_Work to be completed_
Update the lines below, replacing each occurrence of "value" with "figure" and leaving all other text unchanged. Omit the pictures from your answer.

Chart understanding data
----------

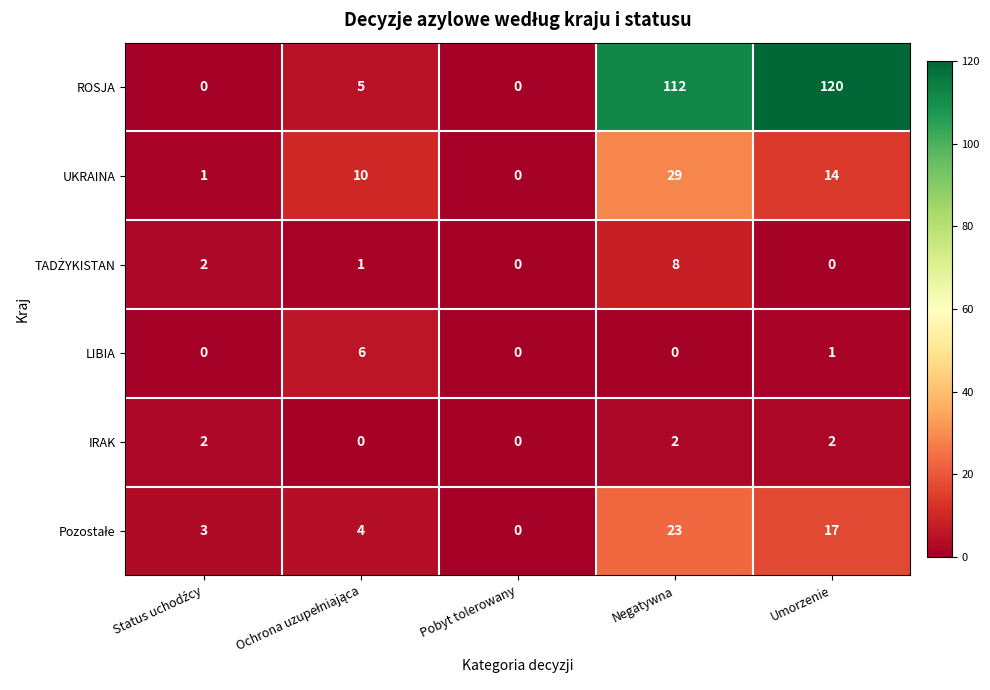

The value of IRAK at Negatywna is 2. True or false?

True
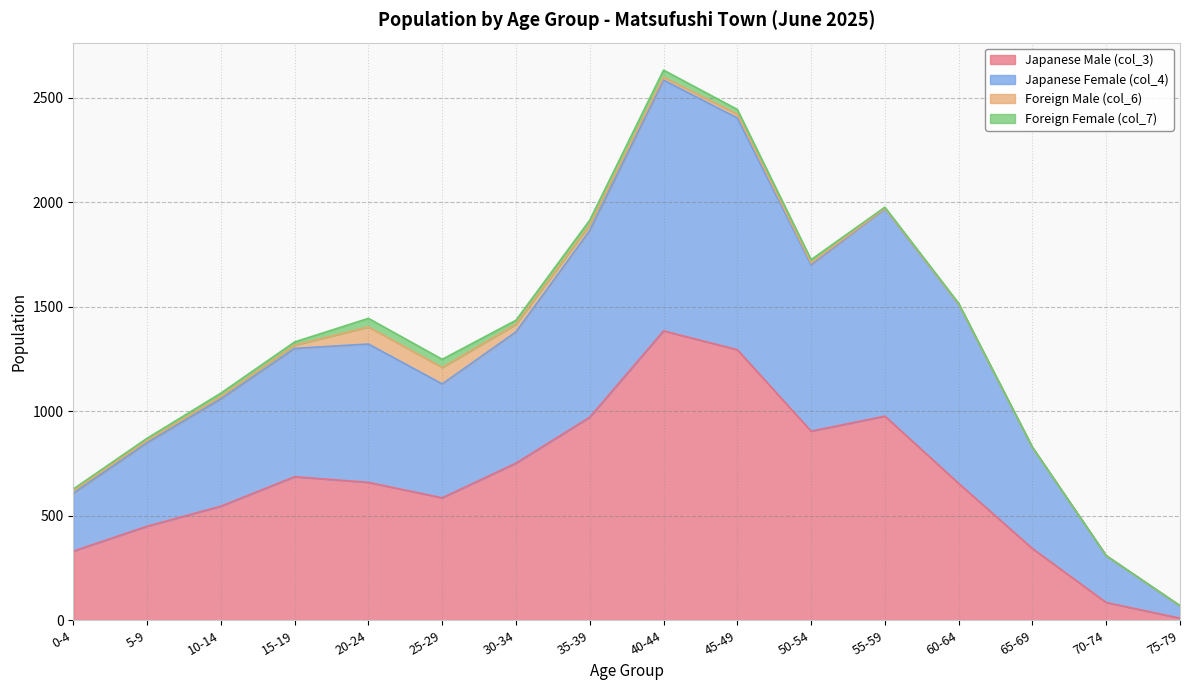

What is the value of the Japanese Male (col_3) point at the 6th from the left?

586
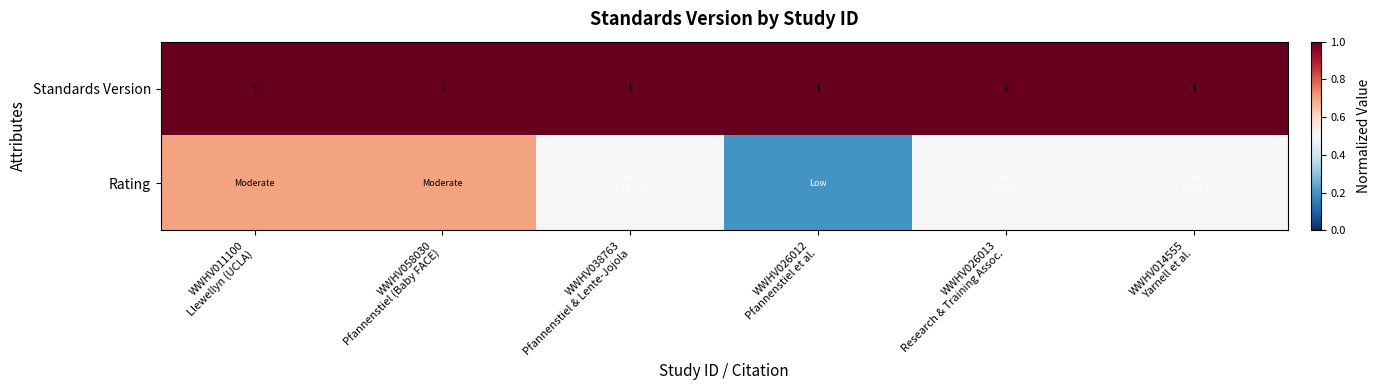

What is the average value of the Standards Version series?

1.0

----------

_Answer for the task_
The figure of IRAK at Negatywna is 2. True or false?

True

What is the figure of the Japanese Male (col_3) point at the 6th from the left?

586

What is the average figure of the Standards Version series?

1.0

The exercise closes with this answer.